**YOUR GOAL:**
Return the records below exactly; pictures stay out.

Collected data
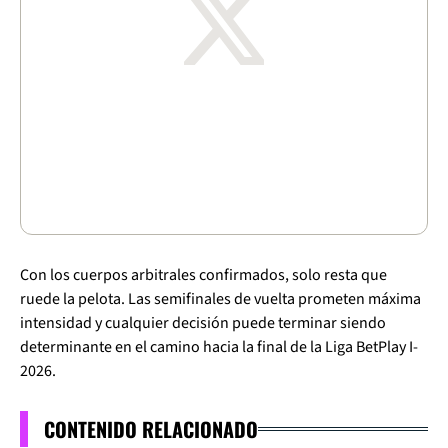
Con los cuerpos arbitrales confirmados, solo resta que
ruede la pelota. Las semifinales de vuelta prometen máxima
intensidad y cualquier decisión puede terminar siendo
determinante en el camino hacia la final de la Liga BetPlay I-
2026.
CONTENIDO RELACIONADO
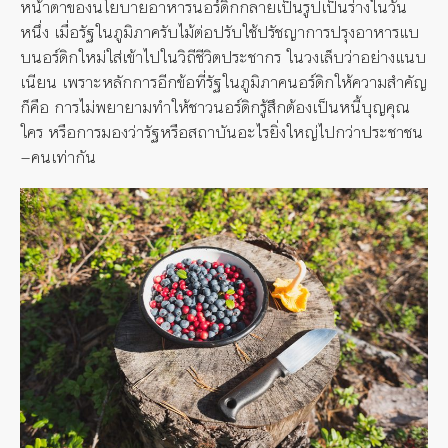
หน้าตาของนโยบายอาหารนอร์ดิกกลายเป็นรูปเป็นร่างในวัน
หนึ่ง เมื่อรัฐในภูมิภาครับไม้ต่อปรับใช้ปรัชญาการปรุงอาหารแบ
บนอร์ดิกใหม่ใส่เข้าไปในวิถีชีวิตประชากร ในวงเล็บว่าอย่างแนบ
เนียน เพราะหลักการอีกข้อที่รัฐในภูมิภาคนอร์ดิกให้ความสำคัญ
ก็คือ การไม่พยายามทำให้ชาวนอร์ดิกรู้สึกต้องเป็นหนี้บุญคุณ
ใคร หรือการมองว่ารัฐหรือสถาบันอะไรยิ่งใหญ่ไปกว่าประชาชน
—
คนเท่ากัน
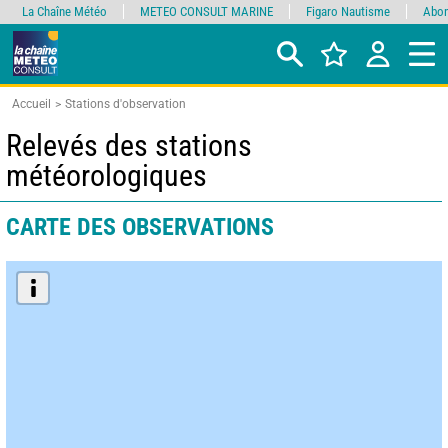
La Chaîne Météo
METEO CONSULT MARINE
Figaro Nautisme
Abon
Accueil
Stations d'observation
Relevés des stations
météorologiques
CARTE DES OBSERVATIONS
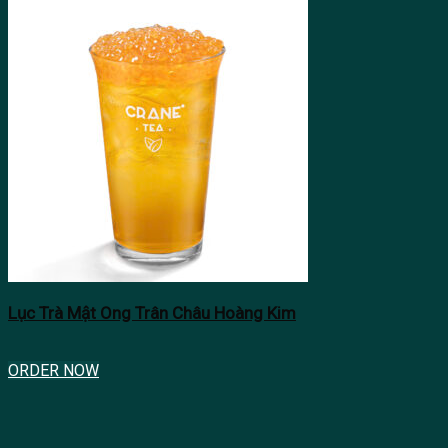
Lục Trà Mật Ong Trân Châu Hoàng Kim
ORDER NOW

**RESULT:**
Con los cuerpos arbitrales confirmados, solo resta que
ruede la pelota. Las semifinales de vuelta prometen máxima
intensidad y cualquier decisión puede terminar siendo
determinante en el camino hacia la final de la Liga BetPlay I-
2026.
CONTENIDO RELACIONADO
หน้าตาของนโยบายอาหารนอร์ดิกกลายเป็นรูปเป็นร่างในวัน
หนึ่ง เมื่อรัฐในภูมิภาครับไม้ต่อปรับใช้ปรัชญาการปรุงอาหารแบ
บนอร์ดิกใหม่ใส่เข้าไปในวิถีชีวิตประชากร ในวงเล็บว่าอย่างแนบ
เนียน เพราะหลักการอีกข้อที่รัฐในภูมิภาคนอร์ดิกให้ความสำคัญ
ก็คือ การไม่พยายามทำให้ชาวนอร์ดิกรู้สึกต้องเป็นหนี้บุญคุณ
ใคร หรือการมองว่ารัฐหรือสถาบันอะไรยิ่งใหญ่ไปกว่าประชาชน
—
คนเท่ากัน
La Chaîne Météo
METEO CONSULT MARINE
Figaro Nautisme
Abon
Accueil
Stations d'observation
Relevés des stations
météorologiques
CARTE DES OBSERVATIONS
Lục Trà Mật Ong Trân Châu Hoàng Kim
ORDER NOW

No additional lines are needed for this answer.